Alice Munro não é desconhecida no Brasil (seria muito chato se o fosse). Há quatro livros seus, todos de contos, publicados, em português, no País: “Ódio, amizade, namoro, amor, casamento” (2004 e que será relançado em 2014, aproveitando a ocasião), “A fugitiva” (2006), “Felicidade demais” (2010) e “O amor de uma boa mulher” (lançado, recentemente, ainda neste ano). E a Globo Livros anuncia mais três lançamentos da autora para o ano que vem. A principal característica de sua obra, de acordo com os críticos, é que ela, muitas vezes, “se concentra nas fraquezas da condição humana e na diferença entre sua infância na cidade conservadora de Wingham e sua vida após a revolução social dos anos 1960”.

Guardadas as devidas proporções, e levando em consideração a época em que cada uma delas atuou, seu estilo e sua temática são bastante próximos dos de Elvira Foeppel, sobre a qual estamos tratando em nossa série de estudos sobre os principais ficcionistas baianos. A diferença é que uma conta com irrestrito respaldo e ampla divulgação, que a levaram a conquistar (merecidamente, sem dúvida) o Nobel de Literatura. Já nossa rebelde feminista nordestina encontrou praticamente todas as portas fechadas, o que a levou ao desânimo e a abandonar, prematuramente, a Literatura.

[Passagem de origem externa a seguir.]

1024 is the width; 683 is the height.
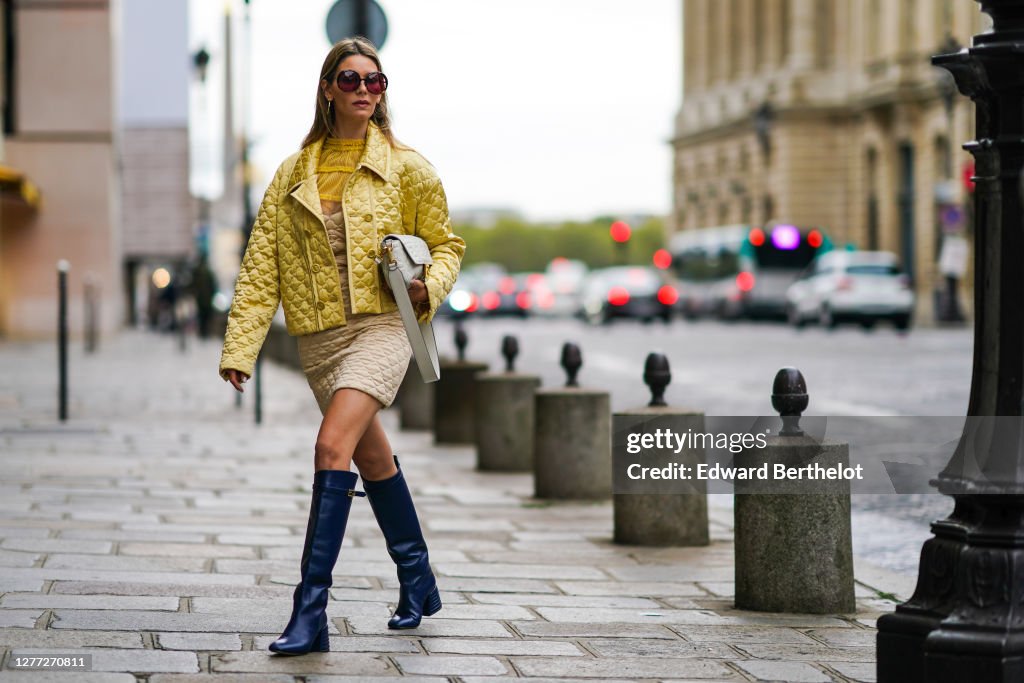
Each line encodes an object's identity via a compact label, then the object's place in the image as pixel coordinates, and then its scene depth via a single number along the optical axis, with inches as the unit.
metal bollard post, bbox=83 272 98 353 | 1163.9
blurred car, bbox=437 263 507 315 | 2426.4
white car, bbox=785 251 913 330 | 1552.8
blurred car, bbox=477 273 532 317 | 2583.7
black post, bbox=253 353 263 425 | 572.7
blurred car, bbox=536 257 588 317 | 2714.1
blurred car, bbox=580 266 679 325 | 1936.5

Alice Munro chega ao estrelato literário aos 82 anos. Nasceu em 1931 na cidadezinha canadense de Wingham, cenário de diversos dos seus contos (seguiu, portanto, o conselho de Fernando Pessoa, o de “conhecendo sua aldeia, conhecerá o mundo”. É filha de uma professora e um fazendeiro. É divorciada de Michael Munro, com quem teve três filhos, e casada em segundas núpcias com Gerald Fremlin. Sua obra, toda ficcional, já foi traduzida para dez idiomas. Recentemente, resolveu seguir seu “guru literário” e também anunciou sua “aposentadoria” da Literatura. Será que após a conquista do Nobel manterá essa decisão? E você, o que faria no lugar dela, paciente e fiel leitor.